Now, there’s a provocative proposition. Is Airworthiness dead? How you answer may depend somewhat on what you take to be the definition of airworthiness.
I think the place to start is the internationally agreed definition in the ICAO Annexes[1] and associated manuals[2]. Here “Airworthy” is defined as: The status of an aircraft, engine, propeller or part when it conforms to its approved design and is in a condition for safe operation.
Right away we start with a two-part definition. There’s a need for conformity and safety. Some might say that they are one and the same. That is, that conformity with an approved design equals safety. That statement always makes me uneasy given that, however hard we work, we know approved designs are not perfect, and can’t be perfect.

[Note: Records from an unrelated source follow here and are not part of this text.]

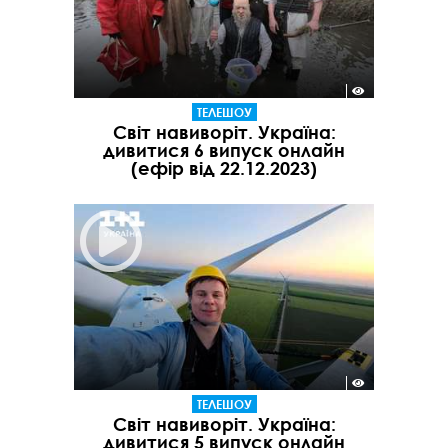
ТЕЛЕШОУ
Світ навиворіт. Україна:
дивитися 6 випуск онлайн
(ефір від 22.12.2023)
ТЕЛЕШОУ
Світ навиворіт. Україна:
дивитися 5 випуск онлайн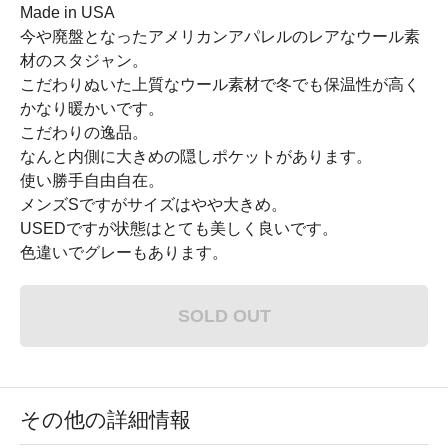
Made in USA
今や廃盤となったアメリカンアパレルのレアなウール素
材のスタジャン。
こだわりぬいた上質なウール素材で冬でも保温性が高く
かなり暖かいです。
こだわりの逸品。
なんと内側に大きめの隠しポケットがあります。
使い勝手自由自在。
メンズSですがサイズはやや大きめ。
USEDですが状態はとても美しく良いです。
色違いでグレーもあります。
SOLD OUT
その他の詳細情報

The connection between airworthiness and safety seems obvious. An aircraft deemed unsafe is unlikely to be considered airworthy. However, the caveat there is that centred around the degree of safety. Say, an aircraft maybe considered airworthy enough to make a ferry flight but not to carry passengers on that flight. Safety, that freedom from danger is a particular level of freedom.
At one end is that which is thought to be absolutely safe, and at the other end is a boundary beyond which an aircraft is unsafe. When evaluating what is designated as “unsafe” a whole set of detailed criteria are called into action[3].
Dictionaries often give a simpler definition of airworthiness as “fit to fly.” This is a common definition that is comforting and explainable. Anyone might ask: is a vehicle fit to make a journey through air or across sea[4] or land[5]? That is “fit” in the sense of providing an acceptable means of travel. Acceptable in terms of risk to the vehicle, and any person or cargo travelling or 3rd parties on route. In fact, “worthiness” itself is a question of suitability.
My provocative proposition isn’t aimed at the fundamental need for safety. The part of Airworthiness meaning in a condition for safe operation is universal and indisputable. The part that needs exploring is the part that equates of safety and conformity.
A great deal of my engineering career has been accepting the importance of configuration management[6]. Always ensuring that the intended configuration of systems, equipment or components is exactly what is need for a given activity or situation. Significant resources can be expended ensuing that the given configuration meets a defined specification.
The assumption has always been that once a marker has been set down and proven, then repeating a process will produce a good (safe) outcome. Reproducibility becomes fundamental. When dealing with physical products this works well. It’s the foundation of approved designs.
But what happens when the function and characteristics of a product change as it is used? For example, an expert system learns from experience. On day one, a given set of inputs may produce predicable outputs. On day one hundred, when subject to the same stimulus those outputs may have changed significantly. No longer do we experience steadfast repeatable.
So, what does conformity mean in such situations? There’s the crux of the matter.
[1] ICAO Annex 8, Airworthiness of Aircraft. ISBN 978-92-9231-518-4
[2] ICAO Doc 9760, Airworthiness Manual. ISBN 978-92-9265-135-0
[3] https://www.ecfr.gov/current/title-14/chapter-I/subchapter-C/part-39
[4] Seaworthiness: the fact that a ship is in a good enough condition to travel safely on the sea.
[5] Roadworthy: (of a vehicle) in good enough condition to be driven without danger.
[6] https://www.apm.org.uk/resources/what-is-project-management/what-is-configuration-management/
John Vincent